Action item
Output all entries below exactly as they are given.

Collected data
......
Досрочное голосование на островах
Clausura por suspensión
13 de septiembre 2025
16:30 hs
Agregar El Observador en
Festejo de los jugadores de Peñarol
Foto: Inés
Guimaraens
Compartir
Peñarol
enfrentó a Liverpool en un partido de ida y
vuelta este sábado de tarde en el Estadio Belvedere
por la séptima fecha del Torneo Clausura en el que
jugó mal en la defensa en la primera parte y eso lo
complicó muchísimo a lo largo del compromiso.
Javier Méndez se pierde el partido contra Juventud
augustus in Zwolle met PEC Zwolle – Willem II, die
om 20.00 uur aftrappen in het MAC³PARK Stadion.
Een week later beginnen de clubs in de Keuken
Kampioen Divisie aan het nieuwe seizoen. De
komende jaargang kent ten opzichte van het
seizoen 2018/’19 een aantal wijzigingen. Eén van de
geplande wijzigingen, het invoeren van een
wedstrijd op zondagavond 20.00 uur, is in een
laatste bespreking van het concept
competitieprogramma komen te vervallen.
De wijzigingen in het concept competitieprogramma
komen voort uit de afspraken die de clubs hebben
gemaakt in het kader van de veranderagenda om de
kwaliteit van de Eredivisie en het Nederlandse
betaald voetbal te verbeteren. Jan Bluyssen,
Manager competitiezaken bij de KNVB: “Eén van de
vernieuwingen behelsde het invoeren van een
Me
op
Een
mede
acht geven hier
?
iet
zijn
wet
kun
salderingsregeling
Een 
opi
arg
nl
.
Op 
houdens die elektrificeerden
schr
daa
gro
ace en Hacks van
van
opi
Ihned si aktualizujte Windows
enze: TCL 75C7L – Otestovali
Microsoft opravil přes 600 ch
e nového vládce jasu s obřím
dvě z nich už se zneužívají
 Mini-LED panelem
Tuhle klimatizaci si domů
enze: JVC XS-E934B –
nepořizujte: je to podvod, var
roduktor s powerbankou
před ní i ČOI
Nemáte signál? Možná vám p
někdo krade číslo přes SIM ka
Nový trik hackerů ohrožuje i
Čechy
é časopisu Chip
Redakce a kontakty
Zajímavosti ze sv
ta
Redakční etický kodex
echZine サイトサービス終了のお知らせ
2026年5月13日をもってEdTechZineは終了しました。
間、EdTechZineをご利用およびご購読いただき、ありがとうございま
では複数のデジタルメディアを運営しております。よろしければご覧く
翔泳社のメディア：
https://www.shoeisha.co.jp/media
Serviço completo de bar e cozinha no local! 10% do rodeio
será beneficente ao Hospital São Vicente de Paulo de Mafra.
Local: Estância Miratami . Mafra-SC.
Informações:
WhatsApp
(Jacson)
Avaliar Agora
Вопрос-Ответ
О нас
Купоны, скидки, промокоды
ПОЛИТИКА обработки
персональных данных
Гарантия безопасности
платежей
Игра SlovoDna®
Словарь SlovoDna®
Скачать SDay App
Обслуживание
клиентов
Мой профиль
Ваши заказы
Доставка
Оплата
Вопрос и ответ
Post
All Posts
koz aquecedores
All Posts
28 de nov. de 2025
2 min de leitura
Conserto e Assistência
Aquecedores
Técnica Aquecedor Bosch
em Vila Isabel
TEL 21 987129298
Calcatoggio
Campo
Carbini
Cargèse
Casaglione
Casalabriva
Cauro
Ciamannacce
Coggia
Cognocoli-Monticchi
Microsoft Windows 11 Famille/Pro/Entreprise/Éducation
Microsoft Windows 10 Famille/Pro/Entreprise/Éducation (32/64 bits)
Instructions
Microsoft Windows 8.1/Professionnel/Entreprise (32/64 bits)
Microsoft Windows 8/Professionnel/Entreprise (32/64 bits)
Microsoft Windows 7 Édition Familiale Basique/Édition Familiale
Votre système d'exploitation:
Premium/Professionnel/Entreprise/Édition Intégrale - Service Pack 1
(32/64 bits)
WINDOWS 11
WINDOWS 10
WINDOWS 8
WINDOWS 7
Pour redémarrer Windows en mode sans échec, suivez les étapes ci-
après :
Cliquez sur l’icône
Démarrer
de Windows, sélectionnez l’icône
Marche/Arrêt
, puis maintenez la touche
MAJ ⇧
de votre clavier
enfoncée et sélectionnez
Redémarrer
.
......
Expected answer
Досрочное голосование на островах
Clausura por suspensión
13 de septiembre 2025
16:30 hs
Agregar El Observador en
Festejo de los jugadores de Peñarol
Foto: Inés
Guimaraens
Compartir
Peñarol
enfrentó a Liverpool en un partido de ida y
vuelta este sábado de tarde en el Estadio Belvedere
por la séptima fecha del Torneo Clausura en el que
jugó mal en la defensa en la primera parte y eso lo
complicó muchísimo a lo largo del compromiso.
Javier Méndez se pierde el partido contra Juventud
augustus in Zwolle met PEC Zwolle – Willem II, die
om 20.00 uur aftrappen in het MAC³PARK Stadion.
Een week later beginnen de clubs in de Keuken
Kampioen Divisie aan het nieuwe seizoen. De
komende jaargang kent ten opzichte van het
seizoen 2018/’19 een aantal wijzigingen. Eén van de
geplande wijzigingen, het invoeren van een
wedstrijd op zondagavond 20.00 uur, is in een
laatste bespreking van het concept
competitieprogramma komen te vervallen.
De wijzigingen in het concept competitieprogramma
komen voort uit de afspraken die de clubs hebben
gemaakt in het kader van de veranderagenda om de
kwaliteit van de Eredivisie en het Nederlandse
betaald voetbal te verbeteren. Jan Bluyssen,
Manager competitiezaken bij de KNVB: “Eén van de
vernieuwingen behelsde het invoeren van een
Me
op
Een
mede
acht geven hier
?
iet
zijn
wet
kun
salderingsregeling
Een 
opi
arg
nl
.
Op 
houdens die elektrificeerden
schr
daa
gro
ace en Hacks van
van
opi
Ihned si aktualizujte Windows
enze: TCL 75C7L – Otestovali
Microsoft opravil přes 600 ch
e nového vládce jasu s obřím
dvě z nich už se zneužívají
 Mini-LED panelem
Tuhle klimatizaci si domů
enze: JVC XS-E934B –
nepořizujte: je to podvod, var
roduktor s powerbankou
před ní i ČOI
Nemáte signál? Možná vám p
někdo krade číslo přes SIM ka
Nový trik hackerů ohrožuje i
Čechy
é časopisu Chip
Redakce a kontakty
Zajímavosti ze sv
ta
Redakční etický kodex
echZine サイトサービス終了のお知らせ
2026年5月13日をもってEdTechZineは終了しました。
間、EdTechZineをご利用およびご購読いただき、ありがとうございま
では複数のデジタルメディアを運営しております。よろしければご覧く
翔泳社のメディア：
https://www.shoeisha.co.jp/media
Serviço completo de bar e cozinha no local! 10% do rodeio
será beneficente ao Hospital São Vicente de Paulo de Mafra.
Local: Estância Miratami . Mafra-SC.
Informações:
WhatsApp
(Jacson)
Avaliar Agora
Вопрос-Ответ
О нас
Купоны, скидки, промокоды
ПОЛИТИКА обработки
персональных данных
Гарантия безопасности
платежей
Игра SlovoDna®
Словарь SlovoDna®
Скачать SDay App
Обслуживание
клиентов
Мой профиль
Ваши заказы
Доставка
Оплата
Вопрос и ответ
Post
All Posts
koz aquecedores
All Posts
28 de nov. de 2025
2 min de leitura
Conserto e Assistência
Aquecedores
Técnica Aquecedor Bosch
em Vila Isabel
TEL 21 987129298
Calcatoggio
Campo
Carbini
Cargèse
Casaglione
Casalabriva
Cauro
Ciamannacce
Coggia
Cognocoli-Monticchi
Microsoft Windows 11 Famille/Pro/Entreprise/Éducation
Microsoft Windows 10 Famille/Pro/Entreprise/Éducation (32/64 bits)
Instructions
Microsoft Windows 8.1/Professionnel/Entreprise (32/64 bits)
Microsoft Windows 8/Professionnel/Entreprise (32/64 bits)
Microsoft Windows 7 Édition Familiale Basique/Édition Familiale
Votre système d'exploitation:
Premium/Professionnel/Entreprise/Édition Intégrale - Service Pack 1
(32/64 bits)
WINDOWS 11
WINDOWS 10
WINDOWS 8
WINDOWS 7
Pour redémarrer Windows en mode sans échec, suivez les étapes ci-
après :
Cliquez sur l’icône
Démarrer
de Windows, sélectionnez l’icône
Marche/Arrêt
, puis maintenez la touche
MAJ ⇧
de votre clavier
enfoncée et sélectionnez
Redémarrer
.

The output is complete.